** Begin TEXT BLOCK **

KIBORG | Review
Roguelikes are all the rage, and KIBORG tries out a branching path run-based approach in the third-person action genre. It’s never great, occasionally terrible, but it has enough good looks and charm that I think it will hook a few people. You are a mustachioed man, stuck in a prison. You will earn cybernetic implants to beat the same handful of enemies thousands of times as you attempt to finish runs and unlock a hilariously voiced story.

The Premise
You’re a bald man with a mustache in a future prison where you are forced to run through a gauntlet of enemies to try and earn your backstory. Half of the time, the game’s UI showed Cyrillic letters, so I wasn’t always sure what was going on. A weird mutant/alien thing is constantly yelling at you in a crazy accent, making basic words nearly incomprehensible.
You’ll fight through a series of different locations as you attempt to reach the end and face a mega boss. To do so, you’ll earn data, with which you can empower your character at a meta-level, in combination with various per-run upgrades you can find. Every fight ends with a choice of going in two directions. One way may give you a new melee weapon while the other can refill your ammo.
Figuring all of this out was the hardest part of KIBORG, a game so easy (early on) once you know its basic systems and which gear will make you invincible, that it showcases how hard difficulty balancing is. As you complete runs, you’ll get a cutscene of backstory and unlock the next difficulty level. The early levels weren’t tough at all once I found out that the Guardian implant set was broken. Later levels are then nearly impossible to beat without focusing on ranged weaponry, and it’s never truly “fun”.

** End TEXT BLOCK **
** Begin STORED DATA **

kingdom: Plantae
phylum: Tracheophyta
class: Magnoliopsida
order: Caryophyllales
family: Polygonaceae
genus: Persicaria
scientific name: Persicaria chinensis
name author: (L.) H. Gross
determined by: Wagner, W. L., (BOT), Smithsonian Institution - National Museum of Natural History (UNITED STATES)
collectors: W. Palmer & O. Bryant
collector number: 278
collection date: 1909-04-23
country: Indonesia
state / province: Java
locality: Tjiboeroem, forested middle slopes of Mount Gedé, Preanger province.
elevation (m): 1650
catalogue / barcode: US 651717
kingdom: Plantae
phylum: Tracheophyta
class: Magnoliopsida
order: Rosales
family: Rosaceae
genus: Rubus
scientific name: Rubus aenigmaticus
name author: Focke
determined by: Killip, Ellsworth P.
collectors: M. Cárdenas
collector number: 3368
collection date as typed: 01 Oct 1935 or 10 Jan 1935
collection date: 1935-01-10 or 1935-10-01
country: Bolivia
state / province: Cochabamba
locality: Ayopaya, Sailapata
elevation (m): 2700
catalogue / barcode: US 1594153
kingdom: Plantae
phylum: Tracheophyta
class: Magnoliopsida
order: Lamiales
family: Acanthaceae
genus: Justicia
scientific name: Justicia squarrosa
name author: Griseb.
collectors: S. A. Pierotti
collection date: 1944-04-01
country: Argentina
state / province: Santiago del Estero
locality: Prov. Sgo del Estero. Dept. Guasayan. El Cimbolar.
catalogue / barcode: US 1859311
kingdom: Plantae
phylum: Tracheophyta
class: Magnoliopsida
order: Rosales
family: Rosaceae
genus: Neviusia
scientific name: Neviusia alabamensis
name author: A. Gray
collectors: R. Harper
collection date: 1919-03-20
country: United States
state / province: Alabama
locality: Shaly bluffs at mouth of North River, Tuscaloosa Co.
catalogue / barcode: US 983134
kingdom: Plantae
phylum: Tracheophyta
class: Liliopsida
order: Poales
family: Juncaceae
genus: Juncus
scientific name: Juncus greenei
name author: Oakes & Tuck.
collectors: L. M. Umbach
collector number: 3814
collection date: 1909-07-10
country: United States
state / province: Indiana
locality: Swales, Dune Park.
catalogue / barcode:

** End STORED DATA **

*INSTRUCTIONS*.
1. Answer these questions from the KIBORG review:
(a) In what kind of place is the player character stuck?
(b) What two things might the two directions offered after a fight give you?
(c) Which implant set did the reviewer find to be broken?
2. Write the next paragraph of the KIBORG review, picking up after its final sentence.
The rows are separate material and have no connection to the KIBORG review.

*RESULTS BY TASK*.
1.
(a) A prison, set in the future.
(b) One way may give a new melee weapon, while the other can refill your ammo.
(c) The Guardian implant set.

2.
Combat and Gear
As you progress through the game, you’ll get enough data to unlock a pre-run choice of weaponry and upgrades. For weapons, you have a sidearm, a long-range weapon, and a melee weapon. The ranged weaponry does not break but requires hard-to-acquire ammunition. Melee weapons have about enough durability to last half of a fight and are mostly useless until you can upgrade them a dozen times over.
For implants, you have cybernetic implants, which give you passive abilities and change your appearance. Mutations that give you more passive bonuses but come with a negative. There are also four super moves to unlock, which require energy. The basic way to gain energy is to punch things, and you’ll use X for quick attacks, Y for heavy, and B for AOE moves.
What makes the game’s combat so easy is the left bumper lock-on system. Your super mustache powers (I’m guessing) let you fly 50 to 100 feet across a room to barrage any enemy while you’re holding the lock-on system. It is broken and turns the early parts of most runs into a boring button-mashing fest.
A is a dodge that you’ll need to use liberally, and the right bumper is a parry/block system that never felt accurate or fair. The game does a poor job of introducing systems to you, as well as making it clear when you’re doing a combo or why you’d want to. Combos require data to unlock, and if you’re using the left bumper lock-on rarely work.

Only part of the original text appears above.